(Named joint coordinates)
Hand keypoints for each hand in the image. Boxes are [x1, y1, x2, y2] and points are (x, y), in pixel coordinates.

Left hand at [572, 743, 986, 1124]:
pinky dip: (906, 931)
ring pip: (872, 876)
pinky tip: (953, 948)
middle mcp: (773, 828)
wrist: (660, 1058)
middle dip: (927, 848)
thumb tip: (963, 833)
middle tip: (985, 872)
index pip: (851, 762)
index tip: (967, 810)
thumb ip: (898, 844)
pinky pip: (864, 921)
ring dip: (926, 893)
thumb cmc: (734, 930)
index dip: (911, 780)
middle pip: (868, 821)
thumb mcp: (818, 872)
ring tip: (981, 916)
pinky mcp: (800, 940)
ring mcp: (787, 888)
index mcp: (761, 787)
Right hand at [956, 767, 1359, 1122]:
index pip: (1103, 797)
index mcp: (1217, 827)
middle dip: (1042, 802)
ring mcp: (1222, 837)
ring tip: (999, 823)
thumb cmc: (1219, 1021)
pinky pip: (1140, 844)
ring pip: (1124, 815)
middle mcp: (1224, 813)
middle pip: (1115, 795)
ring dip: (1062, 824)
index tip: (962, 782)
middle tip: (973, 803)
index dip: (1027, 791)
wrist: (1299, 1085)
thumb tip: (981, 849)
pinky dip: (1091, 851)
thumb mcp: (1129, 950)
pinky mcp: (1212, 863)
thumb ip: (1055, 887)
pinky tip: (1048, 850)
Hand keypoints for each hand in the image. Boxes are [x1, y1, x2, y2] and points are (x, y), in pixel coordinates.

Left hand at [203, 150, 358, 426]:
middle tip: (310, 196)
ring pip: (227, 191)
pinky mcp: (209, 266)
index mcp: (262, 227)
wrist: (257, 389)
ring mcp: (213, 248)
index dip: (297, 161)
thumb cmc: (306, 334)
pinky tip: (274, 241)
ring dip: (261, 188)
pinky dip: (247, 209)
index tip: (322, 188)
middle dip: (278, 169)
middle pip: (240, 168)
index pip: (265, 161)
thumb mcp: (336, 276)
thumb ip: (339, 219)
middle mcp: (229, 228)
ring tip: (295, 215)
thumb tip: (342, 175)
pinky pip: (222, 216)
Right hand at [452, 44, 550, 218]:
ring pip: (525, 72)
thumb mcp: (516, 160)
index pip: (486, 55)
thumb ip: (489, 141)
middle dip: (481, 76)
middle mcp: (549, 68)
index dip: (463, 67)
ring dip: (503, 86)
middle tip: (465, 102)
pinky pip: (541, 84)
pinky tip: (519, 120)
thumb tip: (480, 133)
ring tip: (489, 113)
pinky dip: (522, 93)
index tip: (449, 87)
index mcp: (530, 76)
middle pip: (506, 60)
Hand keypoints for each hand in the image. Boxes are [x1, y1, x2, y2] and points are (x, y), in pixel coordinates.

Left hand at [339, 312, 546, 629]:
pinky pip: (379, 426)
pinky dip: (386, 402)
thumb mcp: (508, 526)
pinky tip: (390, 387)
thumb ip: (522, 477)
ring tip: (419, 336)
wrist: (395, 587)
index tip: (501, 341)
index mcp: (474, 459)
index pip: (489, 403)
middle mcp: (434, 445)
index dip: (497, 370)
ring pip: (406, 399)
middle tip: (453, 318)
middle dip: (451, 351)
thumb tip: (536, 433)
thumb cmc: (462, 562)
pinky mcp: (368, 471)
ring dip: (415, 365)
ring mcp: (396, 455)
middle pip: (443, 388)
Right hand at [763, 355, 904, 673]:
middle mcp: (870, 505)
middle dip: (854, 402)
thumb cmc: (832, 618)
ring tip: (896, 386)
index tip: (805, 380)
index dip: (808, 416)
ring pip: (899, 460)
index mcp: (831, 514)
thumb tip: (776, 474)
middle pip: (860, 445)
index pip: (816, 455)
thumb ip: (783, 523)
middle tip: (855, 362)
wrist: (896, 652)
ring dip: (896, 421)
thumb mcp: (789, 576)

EXERCISE => Using the string "Left" as the search term, count the lines of the data above that hold it and report that number alone.

TASK OUTPUT => 3